Elle rejoignit, en janvier 2012, les "Mousquetaires de l'UMP", avec MM. Luc CHATEL, alors ministre de l'Education nationale, Jean-François COPE, alors secrétaire général de l'UMP, François BAROIN, alors ministre de l'Economie, Bruno LE MAIRE, alors ministre de l'Agriculture, et Christian JACOB, alors président du groupe UMP à l'Assemblée nationale.

En novembre 2012, lors de la crise très dure que connut l'UMP à la suite de l'élection fortement controversée de M. Jean-François COPE, elle siégea au troupe R-UMP, présidé par l'ancien Premier ministre François FILLON. Elle soutint M. Alain JUPPE lors de la primaire de la droite et du centre en 2016, mais fut conseillère politique et membre du conseil stratégique de la campagne présidentielle de M. François FILLON, en 2017. Mme Valérie PECRESSE fonda, en septembre 2017, le mouvement Libres ! avant l'élection de M. Laurent WAUQUIEZ à la présidente de LR, mais reprit sa carte avant la désignation du candidat de la formation de droite à l'élection présidentielle.

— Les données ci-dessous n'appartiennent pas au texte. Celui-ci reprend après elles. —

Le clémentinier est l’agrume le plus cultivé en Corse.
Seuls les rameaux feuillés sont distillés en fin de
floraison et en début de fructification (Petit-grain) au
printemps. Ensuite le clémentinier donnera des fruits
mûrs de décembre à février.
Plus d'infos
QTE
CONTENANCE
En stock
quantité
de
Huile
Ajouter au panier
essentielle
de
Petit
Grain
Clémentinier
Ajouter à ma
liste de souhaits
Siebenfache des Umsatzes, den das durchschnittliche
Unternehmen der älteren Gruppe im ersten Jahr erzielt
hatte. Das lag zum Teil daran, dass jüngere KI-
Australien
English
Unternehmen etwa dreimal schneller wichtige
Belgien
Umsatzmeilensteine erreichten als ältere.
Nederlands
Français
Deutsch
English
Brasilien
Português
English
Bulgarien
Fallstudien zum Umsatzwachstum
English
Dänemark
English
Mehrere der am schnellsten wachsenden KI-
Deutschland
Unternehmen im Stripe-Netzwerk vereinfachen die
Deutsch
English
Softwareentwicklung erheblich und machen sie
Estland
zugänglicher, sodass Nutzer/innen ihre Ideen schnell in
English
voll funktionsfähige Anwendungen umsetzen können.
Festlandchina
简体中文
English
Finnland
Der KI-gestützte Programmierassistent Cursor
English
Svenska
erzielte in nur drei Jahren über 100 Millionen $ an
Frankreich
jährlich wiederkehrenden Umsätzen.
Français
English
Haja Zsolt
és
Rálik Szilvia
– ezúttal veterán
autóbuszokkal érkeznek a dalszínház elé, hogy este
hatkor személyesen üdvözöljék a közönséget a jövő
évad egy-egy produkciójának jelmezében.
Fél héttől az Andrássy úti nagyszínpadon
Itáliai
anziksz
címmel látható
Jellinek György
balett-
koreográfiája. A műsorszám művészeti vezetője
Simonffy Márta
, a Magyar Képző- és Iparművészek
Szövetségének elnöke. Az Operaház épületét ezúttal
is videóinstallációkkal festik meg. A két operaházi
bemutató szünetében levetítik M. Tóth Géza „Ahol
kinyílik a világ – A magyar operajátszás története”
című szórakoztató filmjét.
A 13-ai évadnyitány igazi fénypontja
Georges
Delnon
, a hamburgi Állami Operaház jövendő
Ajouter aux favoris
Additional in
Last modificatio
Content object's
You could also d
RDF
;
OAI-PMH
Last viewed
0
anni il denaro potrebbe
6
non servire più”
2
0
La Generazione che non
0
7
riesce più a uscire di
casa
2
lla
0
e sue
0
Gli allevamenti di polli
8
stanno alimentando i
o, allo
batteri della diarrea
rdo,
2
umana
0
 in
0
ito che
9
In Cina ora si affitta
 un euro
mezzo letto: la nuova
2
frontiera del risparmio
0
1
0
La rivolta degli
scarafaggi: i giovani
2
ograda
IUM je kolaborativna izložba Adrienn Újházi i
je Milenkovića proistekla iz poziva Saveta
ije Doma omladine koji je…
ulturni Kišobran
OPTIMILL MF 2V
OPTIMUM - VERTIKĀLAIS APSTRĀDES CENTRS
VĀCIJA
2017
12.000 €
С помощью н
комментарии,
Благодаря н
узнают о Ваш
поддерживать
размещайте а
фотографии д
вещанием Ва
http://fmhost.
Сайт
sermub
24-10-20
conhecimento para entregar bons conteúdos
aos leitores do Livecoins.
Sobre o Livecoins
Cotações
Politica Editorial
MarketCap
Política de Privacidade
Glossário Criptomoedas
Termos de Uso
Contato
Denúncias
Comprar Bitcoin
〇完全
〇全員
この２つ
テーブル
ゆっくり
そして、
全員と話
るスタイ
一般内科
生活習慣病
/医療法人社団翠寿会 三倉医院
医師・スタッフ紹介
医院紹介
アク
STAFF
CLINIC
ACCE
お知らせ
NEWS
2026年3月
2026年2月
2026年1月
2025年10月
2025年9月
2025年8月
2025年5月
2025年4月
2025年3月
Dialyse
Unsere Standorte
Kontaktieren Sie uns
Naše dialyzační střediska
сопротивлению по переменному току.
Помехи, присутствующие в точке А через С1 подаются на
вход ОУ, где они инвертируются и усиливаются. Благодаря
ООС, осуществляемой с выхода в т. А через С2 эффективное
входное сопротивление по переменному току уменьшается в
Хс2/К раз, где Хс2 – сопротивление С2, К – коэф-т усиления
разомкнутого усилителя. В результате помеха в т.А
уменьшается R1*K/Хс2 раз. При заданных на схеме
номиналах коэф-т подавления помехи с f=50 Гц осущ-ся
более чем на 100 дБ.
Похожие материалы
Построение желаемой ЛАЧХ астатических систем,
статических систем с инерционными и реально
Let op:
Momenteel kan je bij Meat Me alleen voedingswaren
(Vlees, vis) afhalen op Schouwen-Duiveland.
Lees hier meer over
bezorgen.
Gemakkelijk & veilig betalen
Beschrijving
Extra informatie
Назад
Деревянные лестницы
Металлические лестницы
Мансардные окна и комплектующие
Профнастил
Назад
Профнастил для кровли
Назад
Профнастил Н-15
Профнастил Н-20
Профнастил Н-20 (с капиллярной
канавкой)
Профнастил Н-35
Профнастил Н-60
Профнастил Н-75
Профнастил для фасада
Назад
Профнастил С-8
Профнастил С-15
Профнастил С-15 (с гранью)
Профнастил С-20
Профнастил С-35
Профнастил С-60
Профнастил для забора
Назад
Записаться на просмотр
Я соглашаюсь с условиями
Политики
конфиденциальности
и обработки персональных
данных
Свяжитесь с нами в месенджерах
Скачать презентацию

Bulletin Quotidien Mme Valérie PECRESSE devrait être officiellement intronisée le 7 février comme candidate de l'UMP pour les régionales en Ile-de-France

Bulletin Quotidien - Date de parution : 28/01/2015

Mme Valérie PECRESSE, députée (UMP) des Yvelines, chef de file de l'opposition en Ile-de-France, devrait être officiellement intronisée le 7 février comme candidate de l'UMP pour les régionales, après avoir reçu le soutien appuyé de M. Nicolas SARKOZY hier à l'occasion de ses voeux. "Je ne sais pas ce que décidera l'UMP mais elle sait que je souhaite la victoire de Valérie Pécresse", une "femme jeune mais qui a de l'expérience", "tonique", a déclaré le président de l'UMP à la tribune. "Valérie, je t'ai dit ma confiance et mon soutien". M. François FILLON, député de Paris, a lui parlé de cette "alternance qui a un visage en Ile-de-France, le visage de Valérie Pécresse". "Elle sillonne la Région avec une détermination, une volonté, un courage qui forcent l'admiration", a souligné l'ancien Premier ministre qui a rappelé les "réformes difficiles" quelles avait menées et sa "loyauté" comme membre du gouvernement. M. SARKOZY lui a conseillé de "veiller à rassembler la droite et le centre". "Ton appel au rassemblement a été entendu", lui a répondu la députée des Yvelines, en citant Hervé MARSEILLE, responsable des investitures à l'UDI, le député-maire André SANTINI (UDI) ou encore Christine BOUTIN, tous présents. "Tu vois, le rassemblement, c'est maintenant !", a-t-elle dit, parodiant le slogan de campagne de M. François HOLLANDE "le changement, c'est maintenant".